I have a table of 5360*51200 size. Here, 5360 are the number of instances and 51200 are the number of features. I need to reduce the dimension of features. I was trying it by the help of stacked autoencoder in H2o, but it did not allow me to train to raise an error as:
Model is a large and large number of parameters
Here is the code:
library(h2o)
h2o.init(nthreads = -1)
check.deeplearning_stacked_autoencoder <- function() {
# this function builds a vector of autoencoder models, one per layer
#library(h2o)
#h2o.init()
get_stacked_ae_array <- function(training_data, layers, args) {
vector <- c()
index = 0
for (i in 1:length(layers)) {
index = index + 1
ae_model <- do.call(h2o.deeplearning,
modifyList(
list(
x = names(training_data),
training_frame = training_data,
autoencoder = T,
hidden = layers[i]
),
args
))
training_data = h2o.deepfeatures(ae_model, training_data, layer =
3)
names(training_data) <-
gsub("DF", paste0("L", index, sep = ""), names(training_data))

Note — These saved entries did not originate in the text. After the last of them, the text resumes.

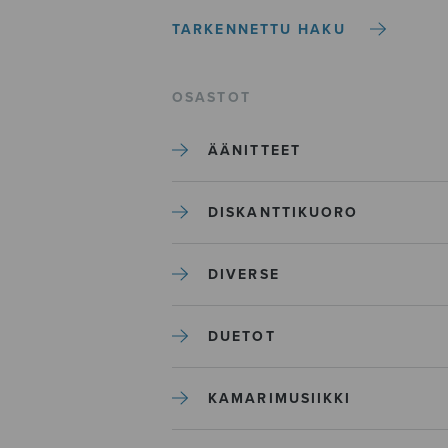
TARKENNETTU HAKU
OSASTOT
ÄÄNITTEET
DISKANTTIKUORO
DIVERSE
DUETOT
KAMARIMUSIIKKI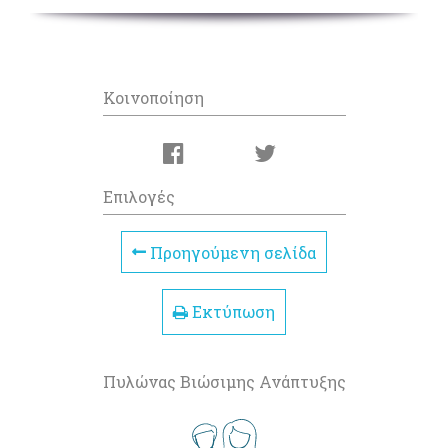
Κοινοποίηση
Επιλογές
Προηγούμενη σελίδα
Εκτύπωση
Πυλώνας Βιώσιμης Ανάπτυξης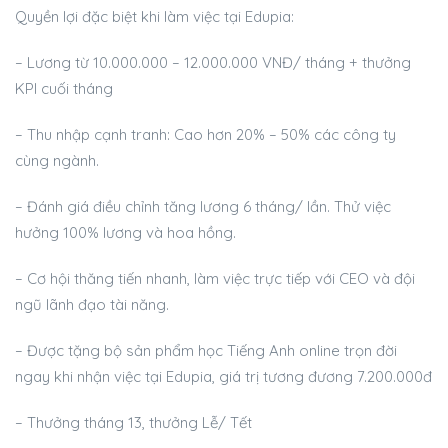
Quyền lợi đặc biệt khi làm việc tại Edupia:
– Lương từ 10.000.000 – 12.000.000 VNĐ/ tháng + thưởng
KPI cuối tháng
– Thu nhập cạnh tranh: Cao hơn 20% – 50% các công ty
cùng ngành.
– Đánh giá điều chỉnh tăng lương 6 tháng/ lần. Thử việc
hưởng 100% lương và hoa hồng.
– Cơ hội thăng tiến nhanh, làm việc trực tiếp với CEO và đội
ngũ lãnh đạo tài năng.
– Được tặng bộ sản phẩm học Tiếng Anh online trọn đời
ngay khi nhận việc tại Edupia, giá trị tương đương 7.200.000đ
– Thưởng tháng 13, thưởng Lễ/ Tết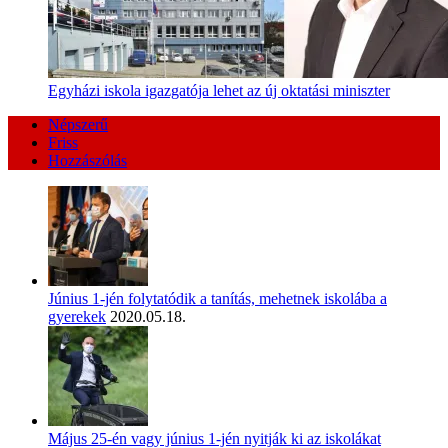
Egyházi iskola igazgatója lehet az új oktatási miniszter
Népszerű
Friss
Hozzászólás
Június 1-jén folytatódik a tanítás, mehetnek iskolába a
gyerekek
2020.05.18.
Május 25-én vagy június 1-jén nyitják ki az iskolákat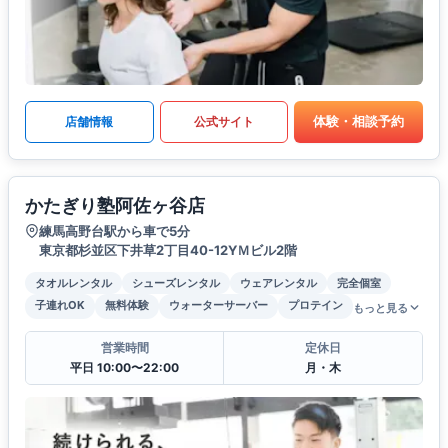
体験・相談予約
店舗情報
公式サイト
かたぎり塾阿佐ヶ谷店
練馬高野台駅から車で5分
東京都杉並区下井草2丁目40-12YＭビル2階
タオルレンタル
シューズレンタル
ウェアレンタル
完全個室
子連れOK
無料体験
ウォーターサーバー
プロテイン
もっと見る
営業時間
定休日
平日 10:00〜22:00
月・木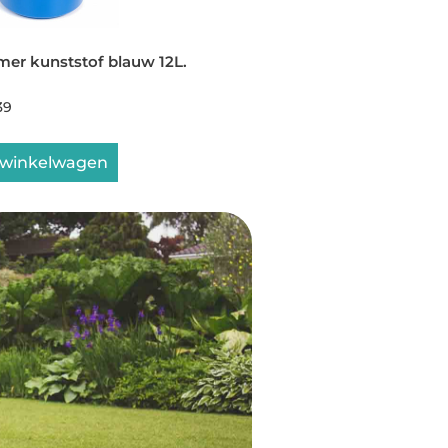
er kunststof blauw 12L.
39
 winkelwagen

vector <- c(vector, ae_model)
}
cat(
length(vector))
}
# this function returns final encoded contents
apply_stacked_ae_array <- function(data, ae) {
index = 0
for (i in 1:length(ae)) {
index = index + 1
data = h2o.deepfeatures(ae[[i]], data, layer = 3)
names(data) <-
gsub("DF", paste0("L", index, sep = ""), names(data))
}
data
}
TRAIN <-
"E:/Chiranjibi file/Geometric features/Lu/Train/d_features.csv"
TEST <-
"E:/Chiranjibi file/Geometric features/Lu/Test/d_features.csv"
response <- 51201
# set to T for RUnit
# set to F for stand-alone demo
if (T) {
train_hex <- h2o.importFile((TRAIN))
test_hex <- h2o.importFile((TEST))
} else
{
library(h2o)
h2o.init()
homedir <-
paste0(path.expand("~"), "/h2o-dev/") #modify if needed
train_hex <-
h2o.importFile(path = paste0(homedir, TRAIN),
header = F,
sep = ',')
test_hex <-
h2o.importFile(path = paste0(homedir, TEST),
header = F,
sep = ',')
}
train <- train_hex[, -response]
test <- test_hex [, -response]
train_hex[, response] <- as.factor(train_hex[, response])
test_hex [, response] <- as.factor(test_hex [, response])
## Build reference model on full dataset and evaluate it on the test set
model_ref <-
h2o.deeplearning(
training_frame = train_hex,
x = 1:(ncol(train_hex) - 1),
y = response,
hidden = c(67),
epochs = 50
)
p_ref <- h2o.performance(model_ref, test_hex)
h2o.logloss(p_ref)
## Now build a stacked autoencoder model with three stacked layer AE models
## First AE model will compress the 717 non-const predictors into 200
## Second AE model will compress 200 into 100
## Third AE model will compress 100 into 50
layers <- c(50000,20000,10000,5000,2000, 1000, 500)
args <- list(activation = "Tanh",
epochs = 1,
l1 = 1e-5)
ae <- get_stacked_ae_array(train, layers, args)
## Now compress the training/testing data with this 3-stage set of AE models
train_compressed <- apply_stacked_ae_array(train, ae)
test_compressed <- apply_stacked_ae_array(test, ae)
## Build a simple model using these new features (compressed training data) and evaluate it on the compressed test set.
train_w_resp <- h2o.cbind(train_compressed, train_hex[, response])
test_w_resp <- h2o.cbind(test_compressed, test_hex[, response])
model_on_compressed_data <-
h2o.deeplearning(
training_frame = train_w_resp,
x = 1:(ncol(train_w_resp) - 1),
y = ncol(train_w_resp),
hidden = c(67),
epochs = 1
)
p <- h2o.performance(model_on_compressed_data, test_w_resp)
h2o.logloss(p)
}
#h2o.describe(train)
#doTest("Deep Learning Stacked Autoencoder", check.deeplearning_stacked_autoencoder)
As Tom says, your autoencoder first layer is too big.
51,200 is a lot of features. How much correlation is there between them? The more correlation you have, the smaller the first layer of your autoencoder can happily be.
Try h2o.prcomp()
and seeing how many dimensions cover 99% of the variance, is often a good guide to how big your first layer can/should be.
Or, if you prefer a more experimental approach:
You could then try moving to multiple layers. But not much point using a bigger first layer than the best you can get from trying a single layer.